WHAT THIS TASK INVOLVES :: Can you reproduce, word for word, every line from the one with "class: Magnoliopsida" up to and including the last line of the records below, leaving the pictures out of your answer?

DATA EXTRACT ::

========================================

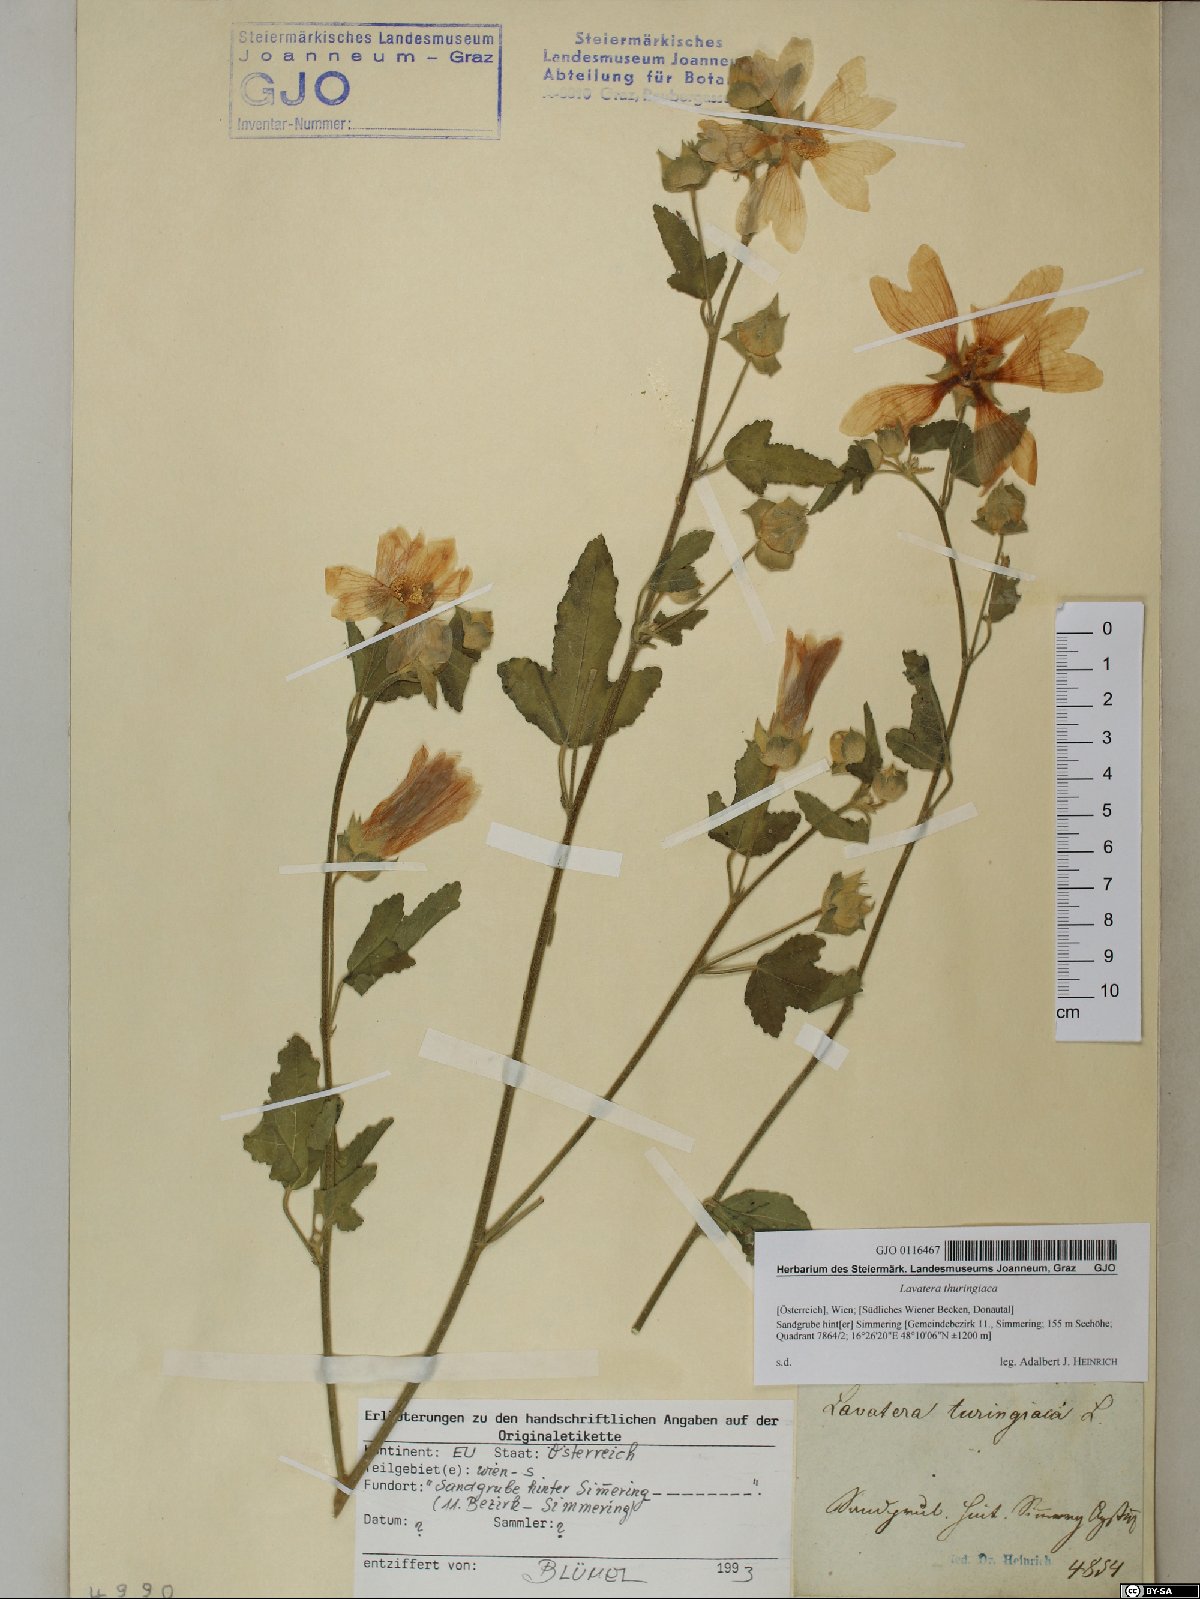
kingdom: Plantae
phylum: Tracheophyta
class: Magnoliopsida
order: Malvales
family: Malvaceae
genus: Malva
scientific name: Malva thuringiaca
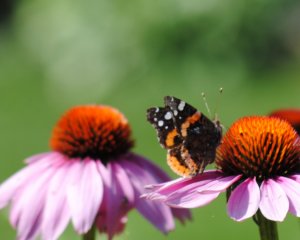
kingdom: Animalia
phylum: Arthropoda
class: Insecta
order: Lepidoptera
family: Nymphalidae
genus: Vanessa
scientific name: Vanessa atalanta
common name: Red Admiral
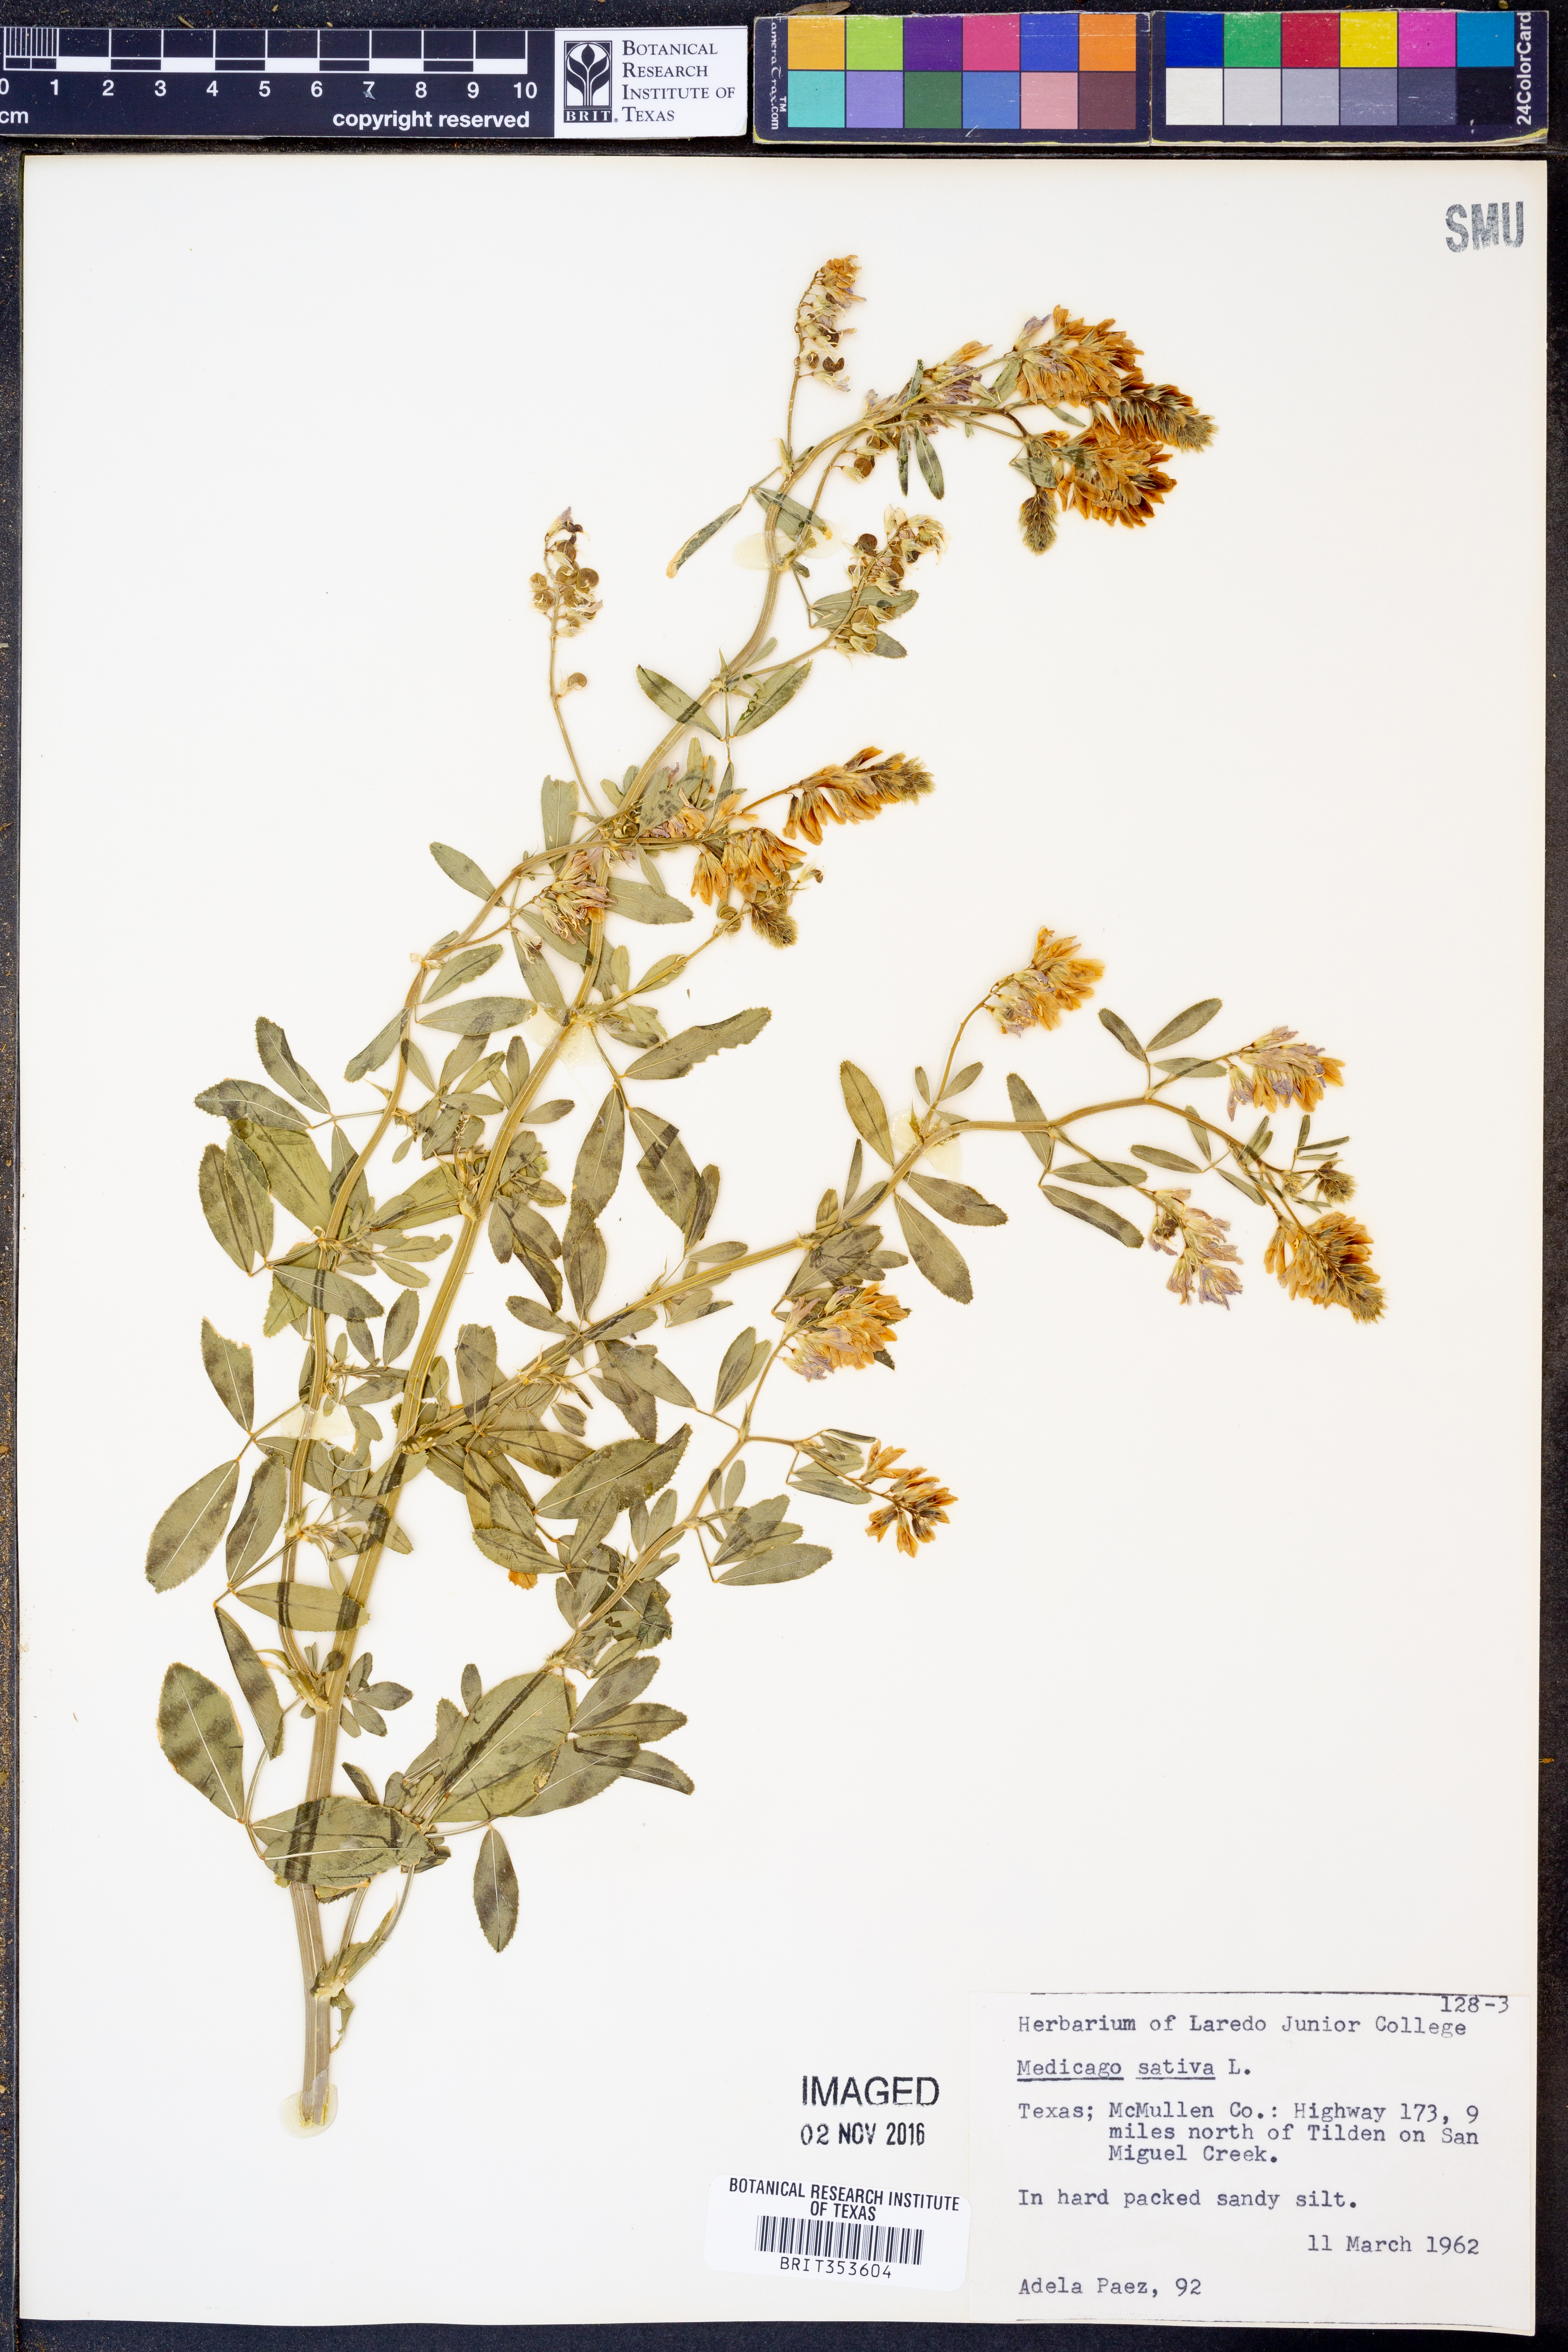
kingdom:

========================================

RESPONSE ::
class: Magnoliopsida
order: Malvales
family: Malvaceae
genus: Malva
scientific name: Malva thuringiaca
kingdom: Animalia
phylum: Arthropoda
class: Insecta
order: Lepidoptera
family: Nymphalidae
genus: Vanessa
scientific name: Vanessa atalanta
common name: Red Admiral
kingdom:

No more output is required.